### WHAT THIS TASK INVOLVES
Can you reproduce all of the text in the data below, word for word and line for line, while leaving the pictures out of your answer?

------ DATA RECORDS

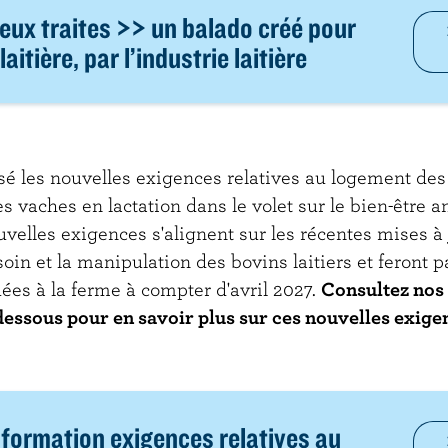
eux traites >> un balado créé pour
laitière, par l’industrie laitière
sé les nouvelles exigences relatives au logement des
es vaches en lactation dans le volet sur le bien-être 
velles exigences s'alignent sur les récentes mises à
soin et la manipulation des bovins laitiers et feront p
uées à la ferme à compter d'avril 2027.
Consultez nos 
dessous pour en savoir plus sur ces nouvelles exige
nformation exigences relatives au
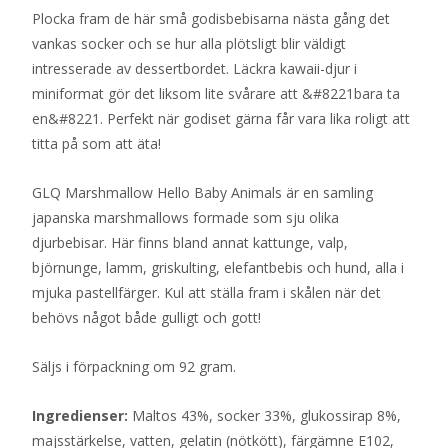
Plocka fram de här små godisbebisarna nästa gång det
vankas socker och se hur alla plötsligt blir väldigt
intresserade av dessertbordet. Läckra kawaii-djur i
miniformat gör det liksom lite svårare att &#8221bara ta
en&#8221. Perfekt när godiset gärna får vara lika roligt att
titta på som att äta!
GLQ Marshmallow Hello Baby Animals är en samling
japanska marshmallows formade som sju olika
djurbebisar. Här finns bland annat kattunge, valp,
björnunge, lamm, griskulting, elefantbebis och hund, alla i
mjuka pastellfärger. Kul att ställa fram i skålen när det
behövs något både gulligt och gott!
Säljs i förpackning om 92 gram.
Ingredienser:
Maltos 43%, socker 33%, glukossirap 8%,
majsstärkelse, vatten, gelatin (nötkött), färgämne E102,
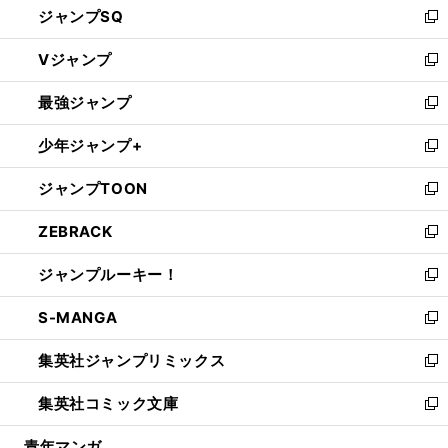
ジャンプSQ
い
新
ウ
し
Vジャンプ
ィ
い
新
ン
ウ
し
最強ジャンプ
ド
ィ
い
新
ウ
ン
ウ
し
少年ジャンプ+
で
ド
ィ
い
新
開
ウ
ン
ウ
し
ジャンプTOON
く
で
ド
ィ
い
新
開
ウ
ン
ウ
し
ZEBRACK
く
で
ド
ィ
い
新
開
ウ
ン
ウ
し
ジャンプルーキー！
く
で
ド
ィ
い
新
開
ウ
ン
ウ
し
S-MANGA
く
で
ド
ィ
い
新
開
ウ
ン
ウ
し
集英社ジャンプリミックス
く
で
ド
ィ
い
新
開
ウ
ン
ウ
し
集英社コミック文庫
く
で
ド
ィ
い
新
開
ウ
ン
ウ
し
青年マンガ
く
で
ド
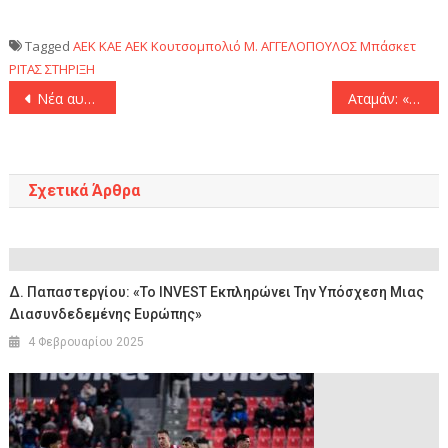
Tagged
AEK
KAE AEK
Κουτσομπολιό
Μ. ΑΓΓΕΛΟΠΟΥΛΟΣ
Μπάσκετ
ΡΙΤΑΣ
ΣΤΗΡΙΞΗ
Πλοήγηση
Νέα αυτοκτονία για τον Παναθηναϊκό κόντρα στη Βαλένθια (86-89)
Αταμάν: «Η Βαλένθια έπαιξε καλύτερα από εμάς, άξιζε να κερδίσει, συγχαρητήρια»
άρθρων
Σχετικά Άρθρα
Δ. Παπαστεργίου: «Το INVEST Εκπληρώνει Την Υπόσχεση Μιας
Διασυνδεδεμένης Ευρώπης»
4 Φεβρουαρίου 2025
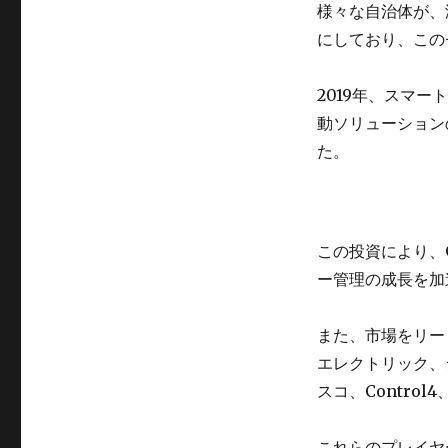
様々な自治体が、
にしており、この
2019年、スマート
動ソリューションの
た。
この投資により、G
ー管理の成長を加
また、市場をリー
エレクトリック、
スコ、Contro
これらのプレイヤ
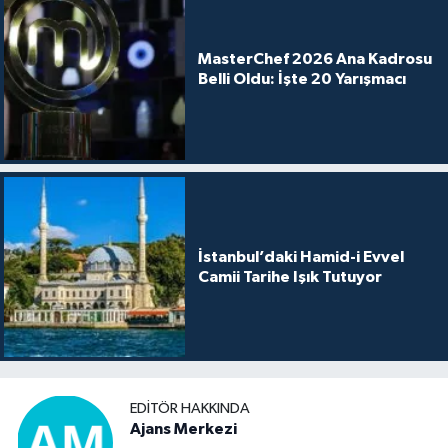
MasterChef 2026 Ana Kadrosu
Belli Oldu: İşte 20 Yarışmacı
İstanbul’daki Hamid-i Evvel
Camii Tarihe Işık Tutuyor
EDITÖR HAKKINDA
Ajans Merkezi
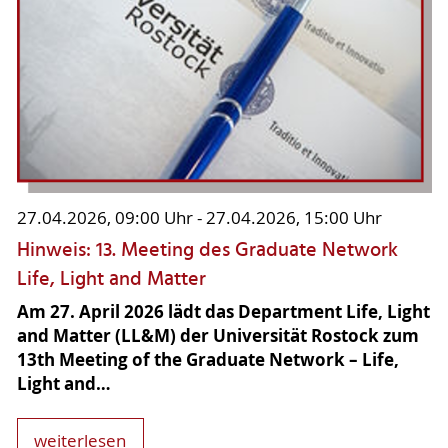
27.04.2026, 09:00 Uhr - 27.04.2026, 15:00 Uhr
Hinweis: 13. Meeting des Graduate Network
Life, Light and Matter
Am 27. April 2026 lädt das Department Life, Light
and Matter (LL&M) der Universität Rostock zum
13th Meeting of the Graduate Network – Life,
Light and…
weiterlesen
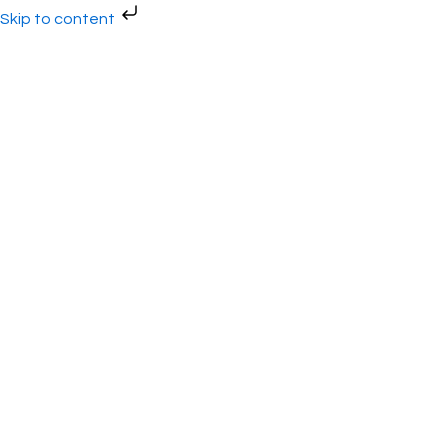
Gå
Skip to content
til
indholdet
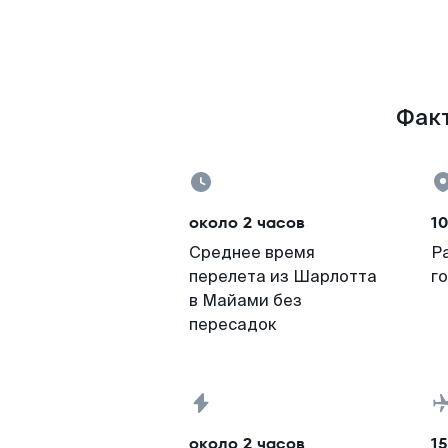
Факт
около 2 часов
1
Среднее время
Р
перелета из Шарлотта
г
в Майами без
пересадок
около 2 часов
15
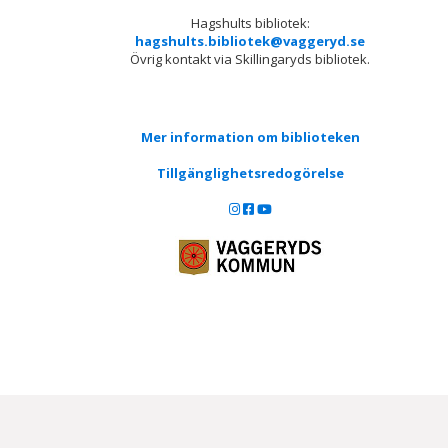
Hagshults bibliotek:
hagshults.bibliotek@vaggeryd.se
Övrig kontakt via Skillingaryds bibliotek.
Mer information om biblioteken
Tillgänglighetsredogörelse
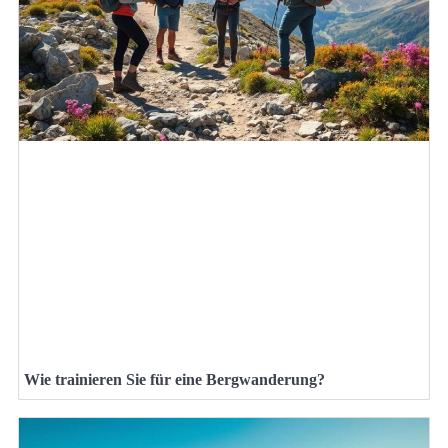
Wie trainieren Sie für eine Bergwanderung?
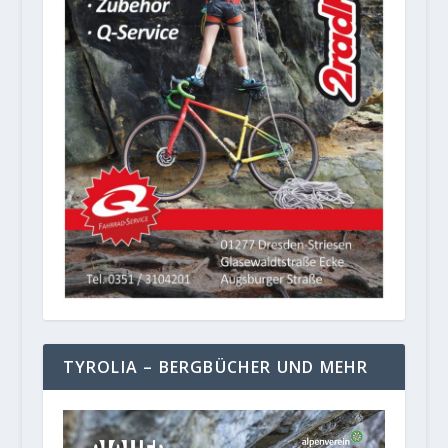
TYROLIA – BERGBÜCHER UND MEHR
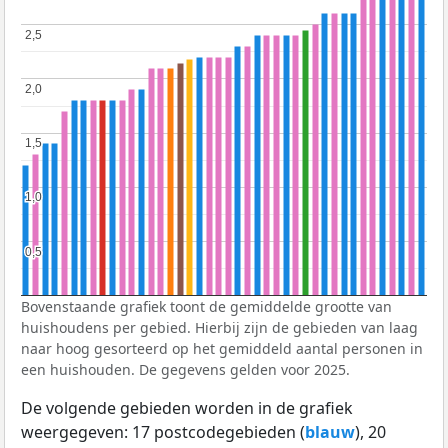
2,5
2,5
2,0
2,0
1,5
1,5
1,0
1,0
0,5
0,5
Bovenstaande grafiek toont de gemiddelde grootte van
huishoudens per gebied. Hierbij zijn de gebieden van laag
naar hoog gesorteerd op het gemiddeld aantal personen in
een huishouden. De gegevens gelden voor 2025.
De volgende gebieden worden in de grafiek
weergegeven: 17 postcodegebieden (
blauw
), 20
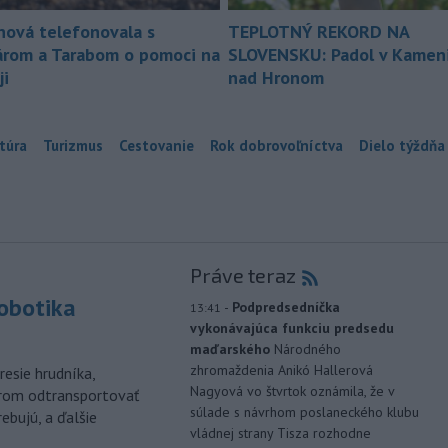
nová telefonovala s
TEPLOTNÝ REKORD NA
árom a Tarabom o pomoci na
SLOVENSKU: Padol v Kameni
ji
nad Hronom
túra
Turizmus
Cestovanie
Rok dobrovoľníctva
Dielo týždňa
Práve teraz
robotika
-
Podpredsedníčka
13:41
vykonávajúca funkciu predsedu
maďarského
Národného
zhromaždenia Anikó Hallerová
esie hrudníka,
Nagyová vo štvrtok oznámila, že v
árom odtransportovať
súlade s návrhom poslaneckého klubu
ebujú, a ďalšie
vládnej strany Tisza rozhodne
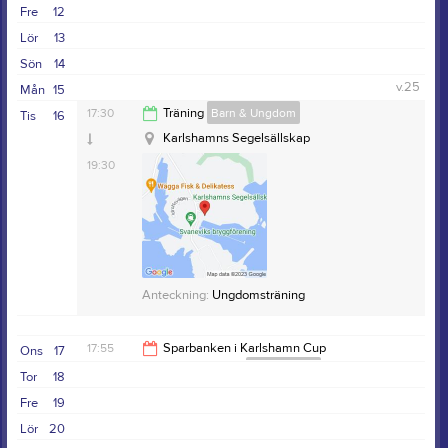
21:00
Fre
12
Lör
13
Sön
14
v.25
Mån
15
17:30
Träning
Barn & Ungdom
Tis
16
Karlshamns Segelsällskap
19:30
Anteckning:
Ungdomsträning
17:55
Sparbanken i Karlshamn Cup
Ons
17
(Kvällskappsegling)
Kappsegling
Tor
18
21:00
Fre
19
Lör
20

------------

### SOLUTION
eux traites >> un balado créé pour
laitière, par l’industrie laitière
sé les nouvelles exigences relatives au logement des
es vaches en lactation dans le volet sur le bien-être 
velles exigences s'alignent sur les récentes mises à
soin et la manipulation des bovins laitiers et feront p
uées à la ferme à compter d'avril 2027.
Consultez nos 
dessous pour en savoir plus sur ces nouvelles exige
nformation exigences relatives au
Plocka fram de här små godisbebisarna nästa gång det
vankas socker och se hur alla plötsligt blir väldigt
intresserade av dessertbordet. Läckra kawaii-djur i
miniformat gör det liksom lite svårare att &#8221bara ta
en&#8221. Perfekt när godiset gärna får vara lika roligt att
titta på som att äta!
GLQ Marshmallow Hello Baby Animals är en samling
japanska marshmallows formade som sju olika
djurbebisar. Här finns bland annat kattunge, valp,
björnunge, lamm, griskulting, elefantbebis och hund, alla i
mjuka pastellfärger. Kul att ställa fram i skålen när det
behövs något både gulligt och gott!
Säljs i förpackning om 92 gram.
Ingredienser:
Maltos 43%, socker 33%, glukossirap 8%,
majsstärkelse, vatten, gelatin (nötkött), färgämne E102,
ジャンプSQ
い
新
ウ
し
Vジャンプ
ィ
い
新
ン
ウ
し
最強ジャンプ
ド
ィ
い
新
ウ
ン
ウ
し
少年ジャンプ+
で
ド
ィ
い
新
開
ウ
ン
ウ
し
ジャンプTOON
く
で
ド
ィ
い
新
開
ウ
ン
ウ
し
ZEBRACK
く
で
ド
ィ
い
新
開
ウ
ン
ウ
し
ジャンプルーキー！
く
で
ド
ィ
い
新
開
ウ
ン
ウ
し
S-MANGA
く
で
ド
ィ
い
新
開
ウ
ン
ウ
し
集英社ジャンプリミックス
く
で
ド
ィ
い
新
開
ウ
ン
ウ
し
集英社コミック文庫
く
で
ド
ィ
い
新
開
ウ
ン
ウ
し
青年マンガ
く
で
ド
Tagged
AEK
KAE AEK
Κουτσομπολιό
Μ. ΑΓΓΕΛΟΠΟΥΛΟΣ
Μπάσκετ
ΡΙΤΑΣ
ΣΤΗΡΙΞΗ
Πλοήγηση
Νέα αυτοκτονία για τον Παναθηναϊκό κόντρα στη Βαλένθια (86-89)
Αταμάν: «Η Βαλένθια έπαιξε καλύτερα από εμάς, άξιζε να κερδίσει, συγχαρητήρια»
άρθρων
Σχετικά Άρθρα
Δ. Παπαστεργίου: «Το INVEST Εκπληρώνει Την Υπόσχεση Μιας
Διασυνδεδεμένης Ευρώπης»
4 Φεβρουαρίου 2025
様々な自治体が、
にしており、この
2019年、スマート
動ソリューションの
た。
この投資により、G
ー管理の成長を加
また、市場をリー
エレクトリック、
スコ、Contro
これらのプレイヤ
MasterChef 2026 Ana Kadrosu
Belli Oldu: İşte 20 Yarışmacı
İstanbul’daki Hamid-i Evvel
Camii Tarihe Işık Tutuyor
EDITÖR HAKKINDA
Ajans Merkezi
27.04.2026, 09:00 Uhr - 27.04.2026, 15:00 Uhr
Hinweis: 13. Meeting des Graduate Network
Life, Light and Matter
Am 27. April 2026 lädt das Department Life, Light
and Matter (LL&M) der Universität Rostock zum
13th Meeting of the Graduate Network – Life,
Light and…
weiterlesen
Gå
Skip to content
til
indholdet
Факт
около 2 часов
1
Среднее время
Р
перелета из Шарлотта
г
в Майами без
пересадок
около 2 часов
15
Hagshults bibliotek:
hagshults.bibliotek@vaggeryd.se
Övrig kontakt via Skillingaryds bibliotek.
Mer information om biblioteken
Tillgänglighetsredogörelse
Wie trainieren Sie für eine Bergwanderung?
TYROLIA – BERGBÜCHER UND MEHR
2,5
2,5
2,0
2,0
1,5
1,5
1,0
1,0
0,5
0,5
Bovenstaande grafiek toont de gemiddelde grootte van
huishoudens per gebied. Hierbij zijn de gebieden van laag
naar hoog gesorteerd op het gemiddeld aantal personen in
een huishouden. De gegevens gelden voor 2025.
De volgende gebieden worden in de grafiek
weergegeven: 17 postcodegebieden (
blauw
), 20
nová telefonovala s
TEPLOTNÝ REKORD NA
árom a Tarabom o pomoci na
SLOVENSKU: Padol v Kameni
ji
nad Hronom
túra
Turizmus
Cestovanie
Rok dobrovoľníctva
Dielo týždňa
Práve teraz
robotika
-
Podpredsedníčka
13:41
vykonávajúca funkciu predsedu
maďarského
Národného
zhromaždenia Anikó Hallerová
esie hrudníka,
Nagyová vo štvrtok oznámila, že v
árom odtransportovať
súlade s návrhom poslaneckého klubu
ebujú, a ďalšie
vládnej strany Tisza rozhodne
21:00
Fre
12
Lör
13
Sön
14
v.25
Mån
15
17:30
Träning
Barn & Ungdom
Tis
16
Karlshamns Segelsällskap
19:30
Anteckning:
Ungdomsträning
17:55
Sparbanken i Karlshamn Cup
Ons
17
(Kvällskappsegling)
Kappsegling
Tor
18
21:00
Fre
19
Lör
20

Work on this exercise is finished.